The First Clinical School, Guangzhou University of Chinese Medicine, Guangzhou, China.
Department of Community Health, Shenzhen Traditional Chinese Medicine Hospital, Shenzhen, China.
Front Endocrinol (Lausanne). 2022 Apr 4;13:855650. doi: 10.3389/fendo.2022.855650. eCollection 2022.
Obesity has long been considered an independent risk factor for cardiovascular diseases (CVD), even in the COVID-19 pandemic. However, recent studies have found that a certain degree of obesity may be beneficial for patients who have already suffered from CVD, which is called the "obesity paradox". Our objective was to investigate whether the obesity paradox existed in coronary care unit (CCU) patients and the relationship between body mass index (BMI) and short- and long-term mortality.

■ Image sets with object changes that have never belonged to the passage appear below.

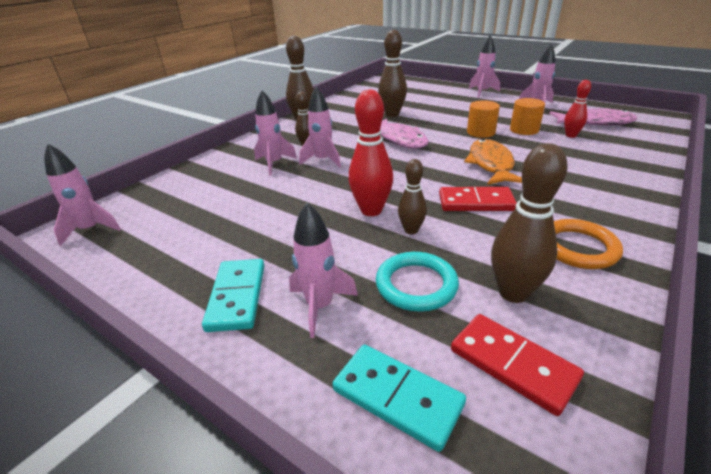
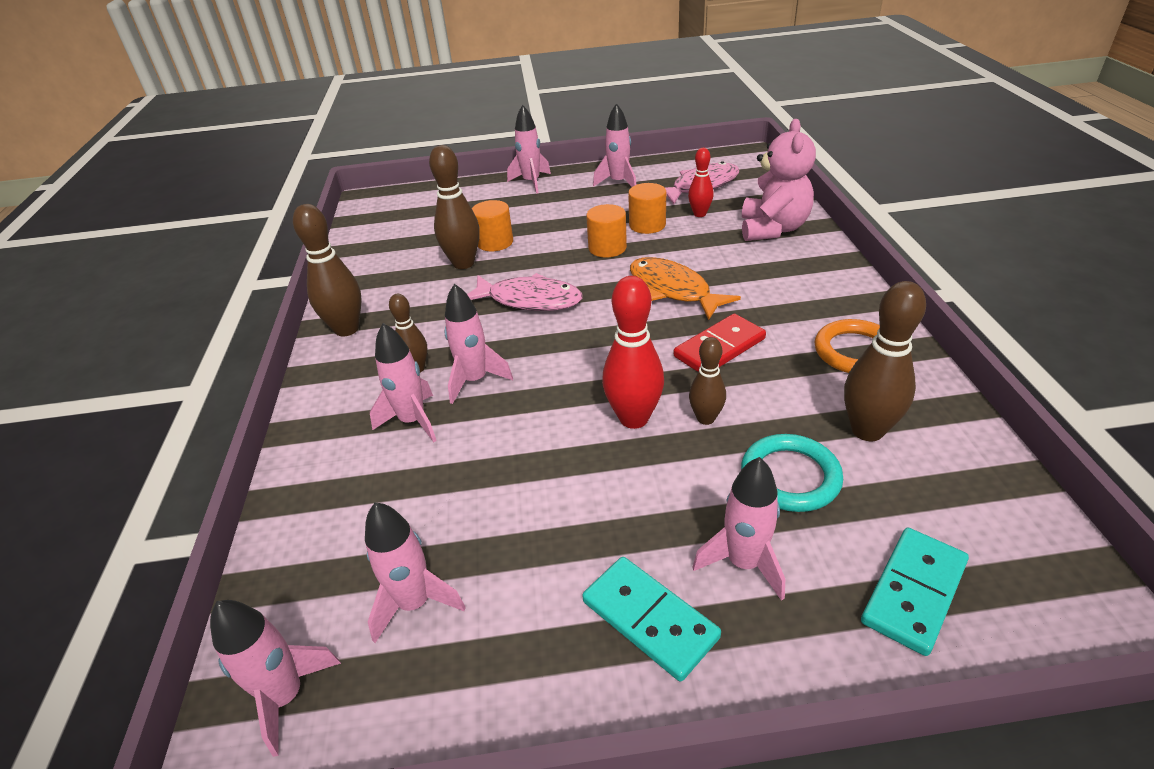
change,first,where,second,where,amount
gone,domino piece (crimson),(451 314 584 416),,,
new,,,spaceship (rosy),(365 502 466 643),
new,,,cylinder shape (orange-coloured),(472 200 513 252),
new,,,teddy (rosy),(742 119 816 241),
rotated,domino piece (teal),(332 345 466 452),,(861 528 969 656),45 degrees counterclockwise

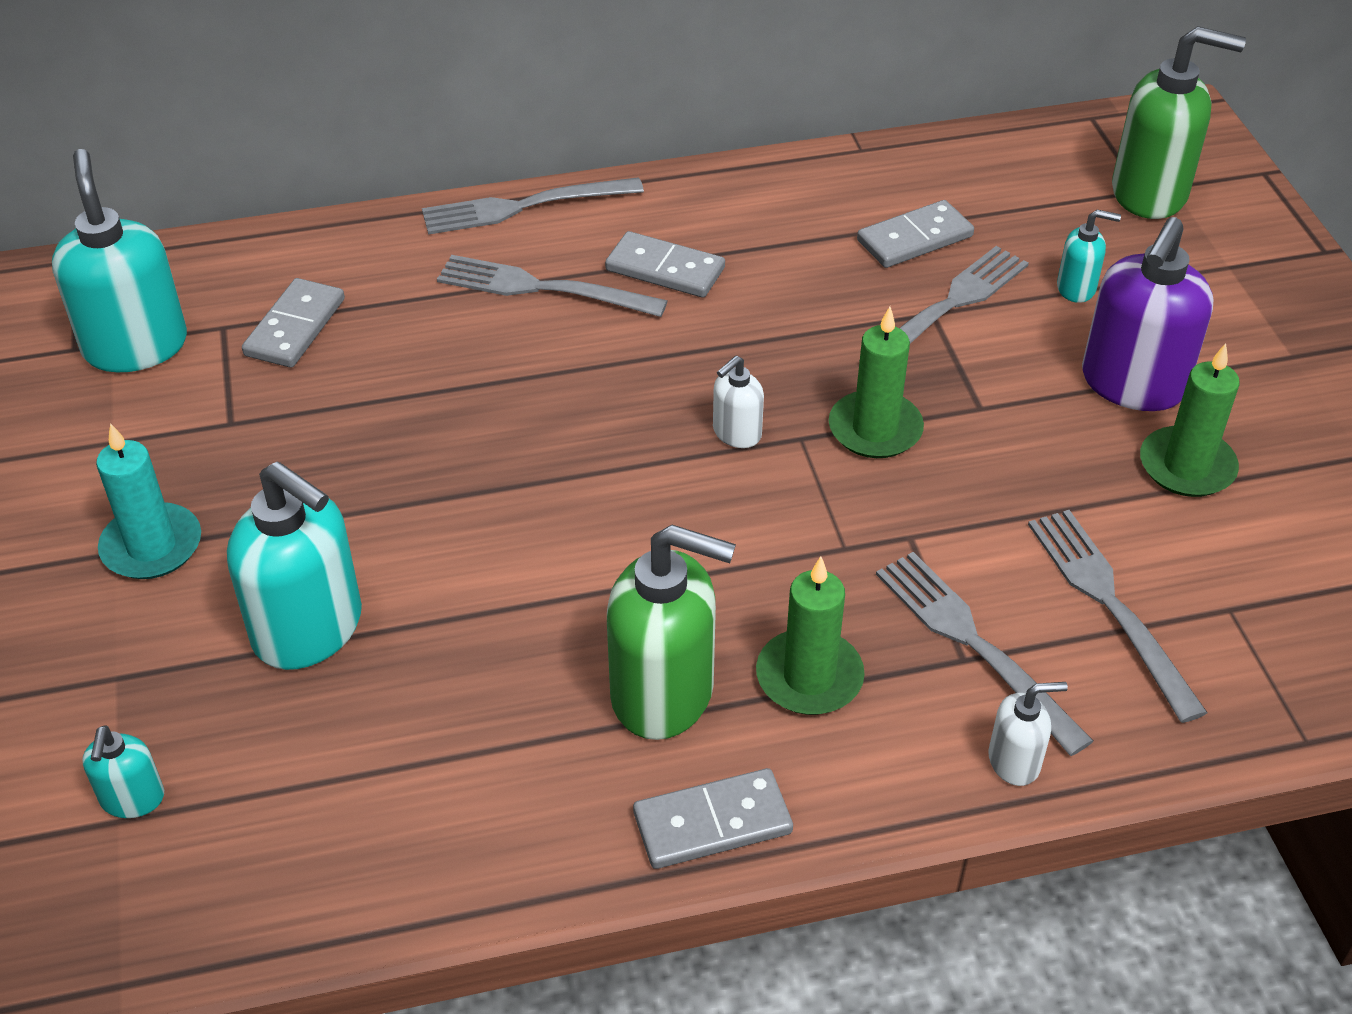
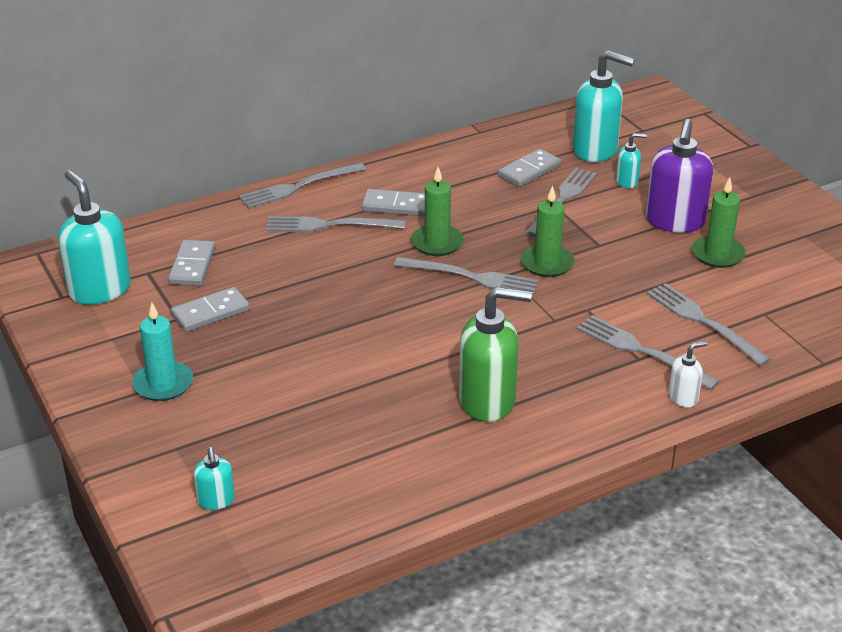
change,first,where,second,where,amount
gone,soap dispenser (leaf-green),(1112 26 1246 219),,,
shifted,soap dispenser (teal),(227 461 362 670),,(573 50 635 162),
shifted,domino piece (ash-grey),(633 768 793 869),,(171 287 250 332),
shifted,wax candle (leaf-green),(756 556 865 715),,(411 167 464 256),
swapped,soap dispenser (snow-white),(713 356 764 448),dinner fork (ash-grey),(394 257 539 296),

We performed a cohort analysis of 3,502 adult CCU patients from the Medical Information Mart for Intensive Care III (MIMIC-III) database. The patients were divided into four groups according to the WHO BMI categories. Both multivariable logistic regression and Cox regression were used to reveal the relation between BMI and mortality. Subgroup analyses were performed based on Simplified Acute Physiology Score (SAPS) and age.

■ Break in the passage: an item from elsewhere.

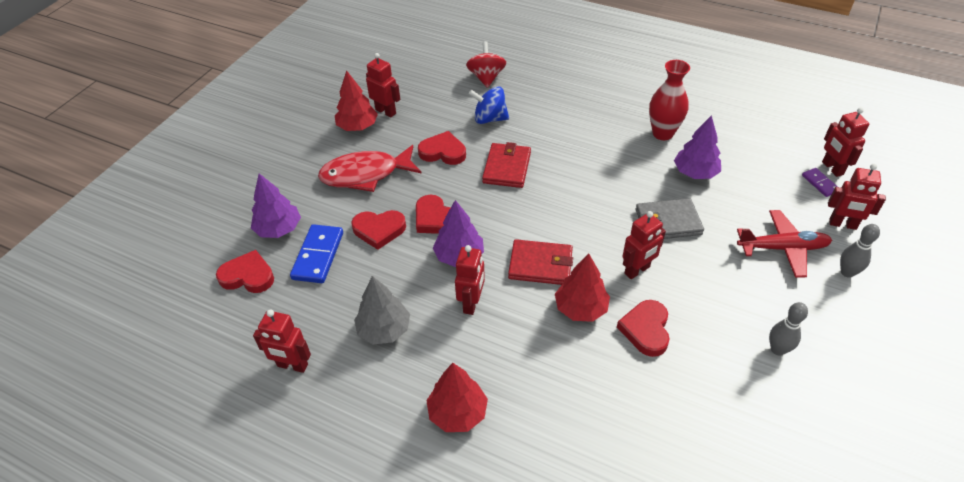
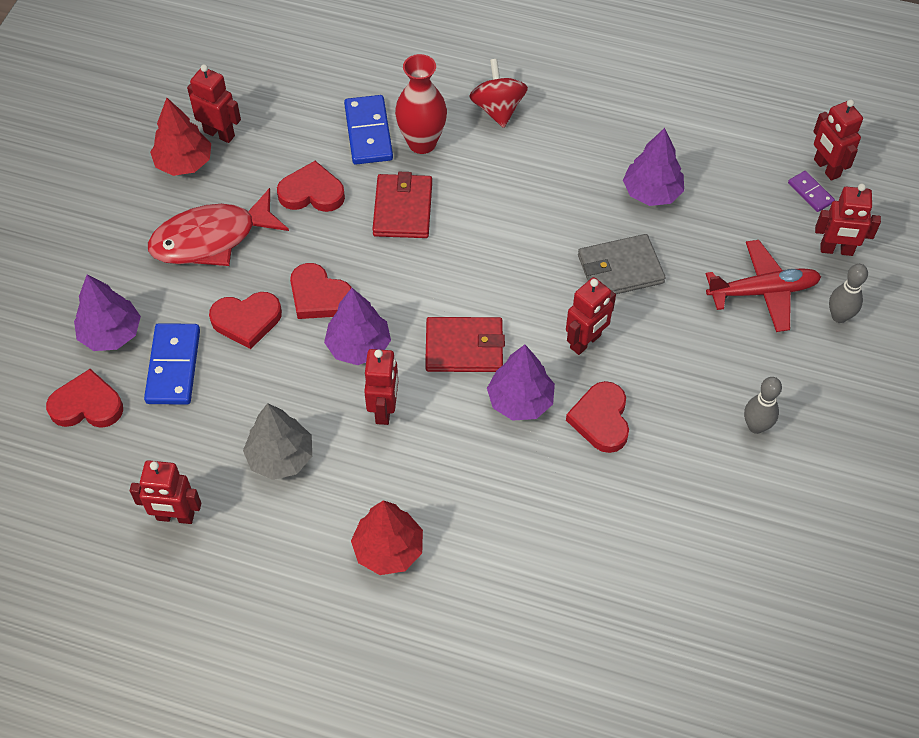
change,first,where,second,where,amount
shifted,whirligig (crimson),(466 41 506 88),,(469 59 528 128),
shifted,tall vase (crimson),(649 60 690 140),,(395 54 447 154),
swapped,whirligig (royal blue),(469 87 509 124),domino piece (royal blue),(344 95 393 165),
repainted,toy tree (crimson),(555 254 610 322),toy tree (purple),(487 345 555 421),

After adjusting for confounders, obese patients had 33% and 30% lower mortality risk at 30-day and 1-year (OR 0.67, 95% CI 0.51 to 0.89; HR 0.70, 95% CI 0.59 to 0.83; respectively) compared with normal-weight patients, while the underweight group were opposite, with 141% and 81% higher in short- and long-term (OR 2.41, 95% CI 1.37 to 4.12; HR 1.81, 95% CI 1.34 to 2.46; respectively). Overweight patients did not have a significant survival advantage at 30-day (OR 0.91, 95% CI 0.70 to 1.17), but did have a 22% lower mortality risk at 1-year (HR 0.78; 95% CI 0.67 to 0.91). The results were consistent after being stratified by SAPS and age.
Our study supports that obesity improved survival at both 30-day and 1-year after CCU admission, and the obesity paradox existed in CCU patients.
肥胖长期以来一直被认为是心血管疾病(CVD)的独立危险因素,即使在 COVID-19 大流行期间也是如此。然而,最近的研究发现,对于已经患有 CVD 的患者,一定程度的肥胖可能是有益的,这被称为“肥胖悖论”。我们的目的是探讨肥胖悖论是否存在于冠心病监护病房(CCU)患者中,以及体重指数(BMI)与短期和长期死亡率之间的关系。
我们对来自医疗信息监护 III (MIMIC-III)数据库的 3502 名成年 CCU 患者进行了队列分析。患者根据世界卫生组织 BMI 类别分为四组。使用多变量逻辑回归和 Cox 回归来揭示 BMI 与死亡率之间的关系。根据简化急性生理学评分(SAPS)和年龄进行亚组分析。
在调整混杂因素后,与正常体重患者相比,肥胖患者在 30 天和 1 年时的死亡率分别降低了 33%和 30%(OR 0.67,95%CI 0.51 至 0.89;HR 0.70,95%CI 0.59 至 0.83),而体重不足组则相反,短期和长期死亡率分别升高了 141%和 81%(OR 2.41,95%CI 1.37 至 4.12;HR 1.81,95%CI 1.34 至 2.46)。超重患者在 30 天内没有显著的生存优势(OR 0.91,95%CI 0.70 至 1.17),但在 1 年内的死亡率降低了 22%(HR 0.78;95%CI 0.67 至 0.91)。在按 SAPS 和年龄分层后,结果仍然一致。
我们的研究支持肥胖在 CCU 入院后 30 天和 1 年均改善了生存率,肥胖悖论存在于 CCU 患者中。